After graduating college with a bachelor’s degree in Economics and Business Administration, he ended up in the management fast-lane at a major manufacturing company. But when one of his friends began to work in financial planning, John found himself drawn to the profession. “My wife and I were investing in real estate at the time. I became fascinated with taxes and all the planning aspects of investing in property, so when my friend told me about financial planning, I was hooked. It involved both analytical thinking and working with people — that was exactly what I was looking for.” After some soul-searching — and to the surprise of his co-workers — John left his management position behind to pursue work in financial planning.
It didn’t take him long to find it. He was hired at a large insurance company, where he met both Ken Solow and Dwight Mikulis — his future partners at Pinnacle. “Ken and Dwight both interviewed me for the job.
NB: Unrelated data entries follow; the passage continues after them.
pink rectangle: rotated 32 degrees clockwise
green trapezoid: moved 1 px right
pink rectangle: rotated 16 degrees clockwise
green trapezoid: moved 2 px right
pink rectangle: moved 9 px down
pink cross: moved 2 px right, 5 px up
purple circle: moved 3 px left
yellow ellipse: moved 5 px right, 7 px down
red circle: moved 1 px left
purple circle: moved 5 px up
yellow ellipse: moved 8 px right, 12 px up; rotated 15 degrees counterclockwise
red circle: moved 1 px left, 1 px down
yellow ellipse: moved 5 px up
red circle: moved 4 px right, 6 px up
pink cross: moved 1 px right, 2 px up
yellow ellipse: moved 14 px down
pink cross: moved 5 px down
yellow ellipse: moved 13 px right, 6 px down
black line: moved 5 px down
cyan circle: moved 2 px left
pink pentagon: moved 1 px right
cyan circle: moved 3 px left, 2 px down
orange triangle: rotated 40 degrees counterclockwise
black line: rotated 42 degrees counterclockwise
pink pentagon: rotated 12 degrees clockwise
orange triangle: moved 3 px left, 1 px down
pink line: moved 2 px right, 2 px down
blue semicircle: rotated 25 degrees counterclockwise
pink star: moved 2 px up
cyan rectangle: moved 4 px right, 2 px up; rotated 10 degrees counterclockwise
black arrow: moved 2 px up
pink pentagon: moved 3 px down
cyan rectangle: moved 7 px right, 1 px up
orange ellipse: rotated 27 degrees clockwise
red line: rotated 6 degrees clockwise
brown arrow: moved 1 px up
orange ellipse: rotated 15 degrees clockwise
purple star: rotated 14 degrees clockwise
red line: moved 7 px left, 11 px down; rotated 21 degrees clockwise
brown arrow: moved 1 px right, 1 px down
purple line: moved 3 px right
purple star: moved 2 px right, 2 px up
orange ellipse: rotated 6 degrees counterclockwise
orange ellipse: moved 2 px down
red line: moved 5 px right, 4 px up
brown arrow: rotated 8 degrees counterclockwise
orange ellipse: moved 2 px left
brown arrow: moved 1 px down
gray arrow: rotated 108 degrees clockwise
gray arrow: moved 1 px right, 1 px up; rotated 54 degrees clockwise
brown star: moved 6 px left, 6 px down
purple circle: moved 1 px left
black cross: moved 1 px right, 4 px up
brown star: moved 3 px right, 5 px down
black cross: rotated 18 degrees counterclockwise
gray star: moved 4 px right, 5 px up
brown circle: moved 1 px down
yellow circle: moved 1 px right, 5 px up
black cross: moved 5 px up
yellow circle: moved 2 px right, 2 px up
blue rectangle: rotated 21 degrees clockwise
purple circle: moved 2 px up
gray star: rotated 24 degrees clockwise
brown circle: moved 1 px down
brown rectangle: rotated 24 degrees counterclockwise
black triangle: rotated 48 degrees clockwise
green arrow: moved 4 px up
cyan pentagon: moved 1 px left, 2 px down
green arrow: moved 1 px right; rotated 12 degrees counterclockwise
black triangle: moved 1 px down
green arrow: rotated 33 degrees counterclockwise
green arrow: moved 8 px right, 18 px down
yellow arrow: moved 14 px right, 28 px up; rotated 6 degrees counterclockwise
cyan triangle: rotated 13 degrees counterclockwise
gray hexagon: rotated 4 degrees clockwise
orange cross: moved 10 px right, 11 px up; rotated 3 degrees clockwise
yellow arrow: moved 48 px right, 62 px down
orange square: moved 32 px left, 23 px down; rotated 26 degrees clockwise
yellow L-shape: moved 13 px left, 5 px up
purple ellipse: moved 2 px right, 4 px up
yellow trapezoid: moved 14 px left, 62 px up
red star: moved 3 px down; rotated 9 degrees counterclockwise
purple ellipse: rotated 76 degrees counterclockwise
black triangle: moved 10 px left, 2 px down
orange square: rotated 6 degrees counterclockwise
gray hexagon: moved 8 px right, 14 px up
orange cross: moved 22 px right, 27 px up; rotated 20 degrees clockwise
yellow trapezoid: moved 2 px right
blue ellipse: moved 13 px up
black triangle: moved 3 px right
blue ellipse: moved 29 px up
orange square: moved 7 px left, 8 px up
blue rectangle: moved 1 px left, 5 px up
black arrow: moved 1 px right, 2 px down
Once we began to work with each other, we hit it off. Ken was high energy — he and I shared that — and we had instant chemistry. Dwight was very cerebral and intense, but I came to know the ‘regular’ Dwight, as well,” he laughs. “I have really fond memories of that time.”
Not all was well, though, and the three grew dissatisfied with the company that employed them. “The big issue was an uncomfortable conflict of interest. We were serving the corporation first rather than the client. We wanted independence — we wanted to partner with clients to give them what they needed, and not just what a big company wanted us to sell them. We needed to have our own place where we set the rules, served our clients, and made a future for ourselves not dependent on the corporate bureaucracy.”
In 1992, John and Ken resigned their positions so they could start a firm in line with that vision. The next year, Dwight joined them, and Pinnacle Advisory Group was born. “It was a big decision,” John remembers. “The leap was scary. We had nice incomes at the time, and were doing quite well. All of a sudden, you’re on your own and have to start from scratch. But we could see that we were doing the right thing, and we knew if we continued in that direction, we would succeed.”
Slowly but surely, Pinnacle grew, and by 2011, had 27 employees and $1 billion in assets under management. When asked what separates Pinnacle from other wealth management firms, John answers quickly. “Our people and our philosophy. We’re unique in both the way we work with clients, and in the people who serve our clients. We’ve found a way to deliver on the idea that the client gets served first. Everyone is out there claiming they care about clients first — it’s in every advertisement — but we really deliver on that promise. That’s why we have such a high client retention rate — over 98% in 2012.”
Pinnacle’s client-first philosophy is evident in the way the firm’s wealth managers work with clients. While many advisory companies simply tell customers what to do, Pinnacle’s planners ensure that their clients have their wants and needs addressed as well. “It’s a matter of respect,” John says. “I believe that part of what we do is educational. We have bright clients and given the right information, they will make sensible decisions. But to get them that information, we have to take the complexity of the planning process and make it accessible. That’s a big part of our success.”
Over the past few years, John has shifted much of his focus to building Pinnacle’s future. “We want to create a legacy for this company. We want to make sure that what we’ve worked so hard to build continues to grow and serve clients, even after the founders have gone. With our staff, I’m confident we’ve done that. While Ken, Dwight, and I don’t intend to leave anytime soon, it’s nice to know Pinnacle can continue to grow and thrive, even without us.”